문제

Is it possible (on iPhone/iPod Touch) for a file written like this:


if (FILE* file = fopen(filename, "wb")) {
    fwrite(buf, buf_size, 1, file);
    fclose(file);
}

to get corrupted, e.g. when app is forced to terminate?

From what I know fwrite should be an atomic operation, so when I write whole file with one instruction no corruption should occure. I could not find any information on the net that would say otherwise.

도움이 되었습니까?

해결책

Since when fwrite is atomic? I can't find any references.
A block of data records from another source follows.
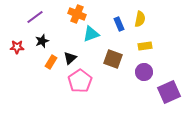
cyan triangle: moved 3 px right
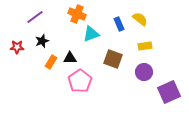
yellow semicircle: rotated 63 degrees counterclockwise
black triangle: rotated 40 degrees clockwise
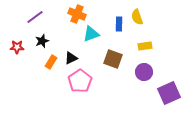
yellow semicircle: moved 3 px left, 2 px up; rotated 147 degrees counterclockwise
blue rectangle: rotated 24 degrees clockwise
black triangle: moved 1 px right; rotated 24 degrees counterclockwise
purple square: moved 1 px down
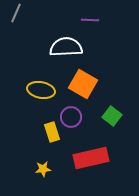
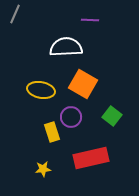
gray line: moved 1 px left, 1 px down
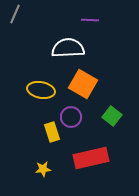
white semicircle: moved 2 px right, 1 px down
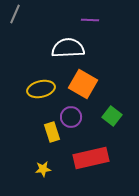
yellow ellipse: moved 1 px up; rotated 24 degrees counterclockwise
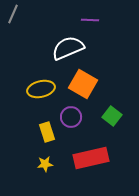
gray line: moved 2 px left
white semicircle: rotated 20 degrees counterclockwise
yellow rectangle: moved 5 px left
yellow star: moved 2 px right, 5 px up
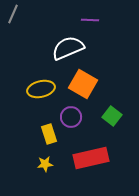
yellow rectangle: moved 2 px right, 2 px down
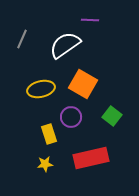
gray line: moved 9 px right, 25 px down
white semicircle: moved 3 px left, 3 px up; rotated 12 degrees counterclockwise
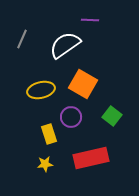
yellow ellipse: moved 1 px down
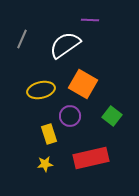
purple circle: moved 1 px left, 1 px up
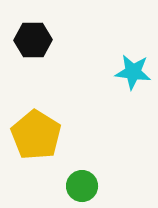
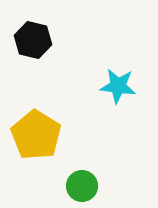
black hexagon: rotated 15 degrees clockwise
cyan star: moved 15 px left, 14 px down
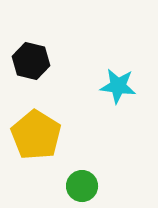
black hexagon: moved 2 px left, 21 px down
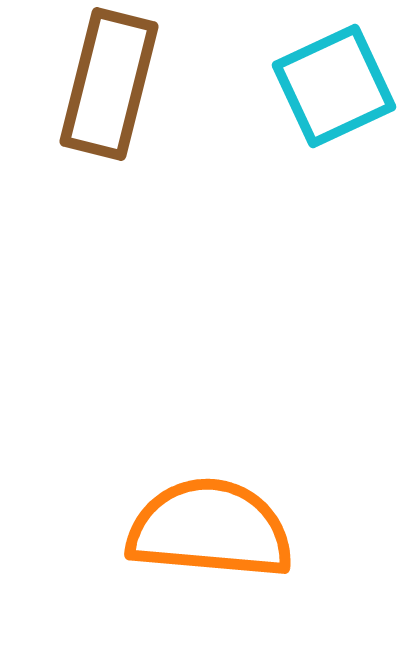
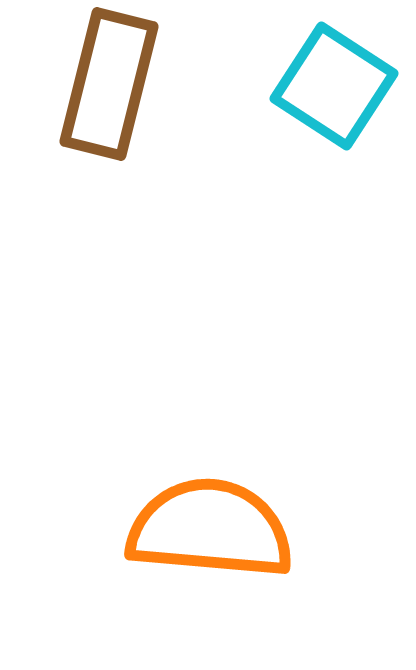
cyan square: rotated 32 degrees counterclockwise
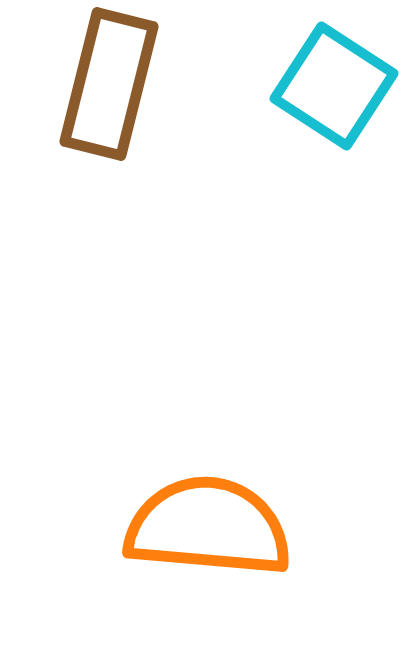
orange semicircle: moved 2 px left, 2 px up
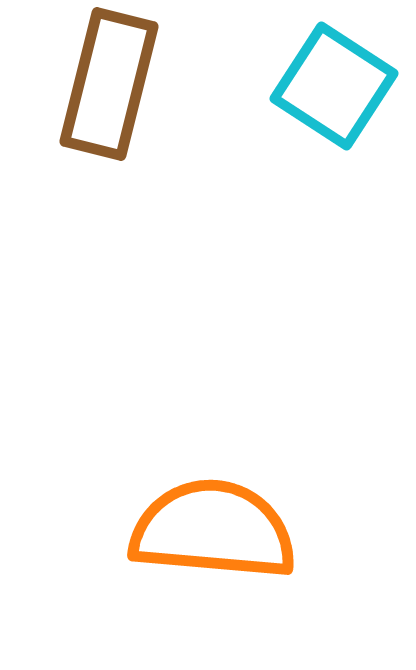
orange semicircle: moved 5 px right, 3 px down
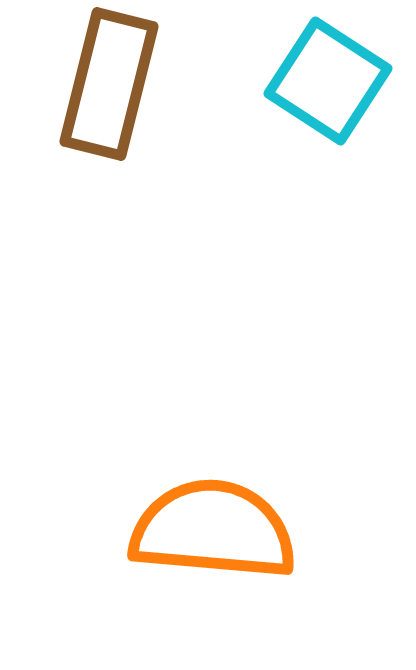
cyan square: moved 6 px left, 5 px up
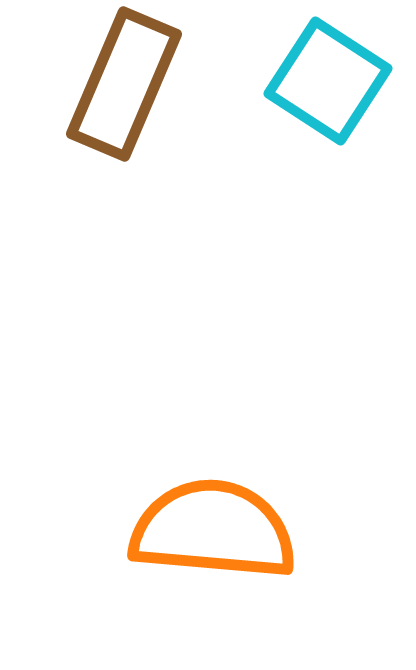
brown rectangle: moved 15 px right; rotated 9 degrees clockwise
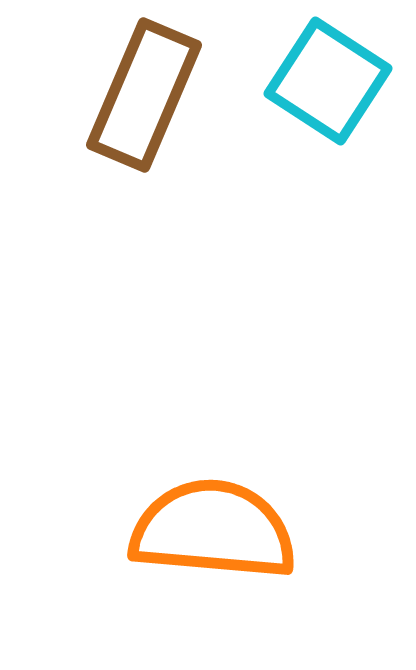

Anyway, even if fwrite can be atomic, the time between fopen and fwrite is not, so if your app is forced to terminate between those times, you'll get an empty file.

As you're writing for iPhoneOS, you can use -[NSData writeToFile:atomically:] to ensure the whole open-write-close procedure is atomic (it works by writing to a temporary file, then replace the original one.)

다른 팁

You could make things easier for yourself and write the data using the NSData class that has a writeToFile:atomically: method waiting for you. Wrapping the raw buffer with NSData is not hard, there are the dataWithBytes:length or dataWithBytesNoCopy:length:freeWhenDone: initializers.

Data written with fwrite is buffered. So a sudden termination might not flush the buffers. fclose will flush the buffer but this does not implicate that the bytes are also written to the disk (due to OS level caches) AFAIK.